新内 「確かに背景を考えるって大事なことかもしれないですね。改めてありがとうございました。ぜひ、聴いている方でお近くに『CLOSETtoCLOSET』が来た際には、一回参加してみてください」

三和 「はい。ぜひ、会いに来てくださればと思います」

新内 「今週のゲスト『energy closet』の三和沙友里さんでした。ありがとうございました!」

三和 「ありがとうございます」

新内さんは「お洋服って、手放すときにいろいろな選択肢があるっていうのは知っているんですけども、なかなかそこにちょっと面倒臭さが入っちゃったりとか、後ろめたさが入っちゃったりして、アクションを起こしにくいなって思うんです。
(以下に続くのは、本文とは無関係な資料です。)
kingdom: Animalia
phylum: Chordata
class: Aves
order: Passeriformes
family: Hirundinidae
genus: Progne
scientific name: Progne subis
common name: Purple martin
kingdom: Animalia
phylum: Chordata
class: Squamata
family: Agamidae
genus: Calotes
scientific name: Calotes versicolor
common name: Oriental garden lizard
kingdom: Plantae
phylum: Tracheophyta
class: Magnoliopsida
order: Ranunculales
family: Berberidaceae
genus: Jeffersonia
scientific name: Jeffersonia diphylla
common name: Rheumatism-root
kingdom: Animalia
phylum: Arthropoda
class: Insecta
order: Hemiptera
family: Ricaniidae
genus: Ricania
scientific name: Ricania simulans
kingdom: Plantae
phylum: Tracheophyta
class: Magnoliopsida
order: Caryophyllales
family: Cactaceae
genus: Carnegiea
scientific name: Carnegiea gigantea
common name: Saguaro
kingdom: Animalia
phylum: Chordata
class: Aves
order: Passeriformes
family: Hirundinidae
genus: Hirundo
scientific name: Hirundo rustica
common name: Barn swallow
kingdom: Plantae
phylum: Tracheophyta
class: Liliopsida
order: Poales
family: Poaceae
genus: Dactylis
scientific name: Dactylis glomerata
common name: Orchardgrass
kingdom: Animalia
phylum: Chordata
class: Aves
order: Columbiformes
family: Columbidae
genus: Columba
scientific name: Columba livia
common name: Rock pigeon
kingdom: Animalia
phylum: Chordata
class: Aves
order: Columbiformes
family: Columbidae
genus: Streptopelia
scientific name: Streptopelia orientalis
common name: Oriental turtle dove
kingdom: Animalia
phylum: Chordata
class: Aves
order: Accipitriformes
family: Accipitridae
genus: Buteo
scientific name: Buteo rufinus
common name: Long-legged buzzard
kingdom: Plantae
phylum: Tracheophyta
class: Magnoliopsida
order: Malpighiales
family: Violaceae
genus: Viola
でも、それを“捨てる”ではなく、3着持っていって3着と交換するっていう循環があると新しく知ったので、今回はもう『やろう!』って思いましたね。自分とはあまり接点のないお洋服と出会えることもあると思いますし、『SDGs』に参加する第一歩として、ぜひお勧めしたいような取り組みでした」と、特に強い関心を抱いてきた「ファッションとSDGs」に新たな可能性を見出し、大きな感銘を受けた様子。

また、SDGsに関する多くの知識や企業などの取り組みを学んだこれまでを振り返り、「この2年間を通していろいろお伝えできたとは思うんですけども、一つアクションしてみるとしたら一番絶好の機会だと思います!」と、よりSDGsを身近なものとして考える大きなきっかけになるものとして、今回の放送で取り上げた“服の循環”への共感をリスナーに期待した。